● **TRY IT**
Transcribe the records below. Leave every line exactly as written.

+++ STUDY MATERIAL +++

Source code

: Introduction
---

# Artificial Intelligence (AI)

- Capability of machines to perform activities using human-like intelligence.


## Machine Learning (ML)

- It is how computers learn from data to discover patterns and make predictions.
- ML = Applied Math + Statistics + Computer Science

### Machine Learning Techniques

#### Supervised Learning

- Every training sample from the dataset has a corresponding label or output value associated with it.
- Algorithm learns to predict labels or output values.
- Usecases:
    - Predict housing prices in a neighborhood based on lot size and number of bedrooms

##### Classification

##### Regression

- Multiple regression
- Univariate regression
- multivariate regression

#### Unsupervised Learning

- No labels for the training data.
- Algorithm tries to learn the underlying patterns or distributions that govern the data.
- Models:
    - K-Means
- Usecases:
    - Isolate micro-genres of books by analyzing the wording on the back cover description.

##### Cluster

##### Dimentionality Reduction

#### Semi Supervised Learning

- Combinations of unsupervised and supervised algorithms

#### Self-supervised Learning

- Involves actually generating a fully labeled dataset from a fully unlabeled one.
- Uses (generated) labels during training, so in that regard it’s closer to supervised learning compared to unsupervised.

+++

● **ANSWER TO THIS PROBLEM**
Source code

: Introduction
---

# Artificial Intelligence (AI)

- Capability of machines to perform activities using human-like intelligence.


## Machine Learning (ML)

- It is how computers learn from data to discover patterns and make predictions.
- ML = Applied Math + Statistics + Computer Science

### Machine Learning Techniques

#### Supervised Learning

- Every training sample from the dataset has a corresponding label or output value associated with it.
- Algorithm learns to predict labels or output values.
- Usecases:
    - Predict housing prices in a neighborhood based on lot size and number of bedrooms

##### Classification

##### Regression

- Multiple regression
- Univariate regression
- multivariate regression

#### Unsupervised Learning

- No labels for the training data.
- Algorithm tries to learn the underlying patterns or distributions that govern the data.
- Models:
    - K-Means
- Usecases:
    - Isolate micro-genres of books by analyzing the wording on the back cover description.

##### Cluster

##### Dimentionality Reduction

#### Semi Supervised Learning

- Combinations of unsupervised and supervised algorithms

#### Self-supervised Learning

- Involves actually generating a fully labeled dataset from a fully unlabeled one.
- Uses (generated) labels during training, so in that regard it’s closer to supervised learning compared to unsupervised.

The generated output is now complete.